Task item – Copy each line of the data below word for word, with the same line breaks and capital letters.

** Provided material follows **

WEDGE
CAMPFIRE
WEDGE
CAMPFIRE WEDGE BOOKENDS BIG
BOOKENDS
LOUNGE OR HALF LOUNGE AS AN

** End of Provided material **

Final answer –
WEDGE
CAMPFIRE
WEDGE
CAMPFIRE WEDGE BOOKENDS BIG
BOOKENDS
LOUNGE OR HALF LOUNGE AS AN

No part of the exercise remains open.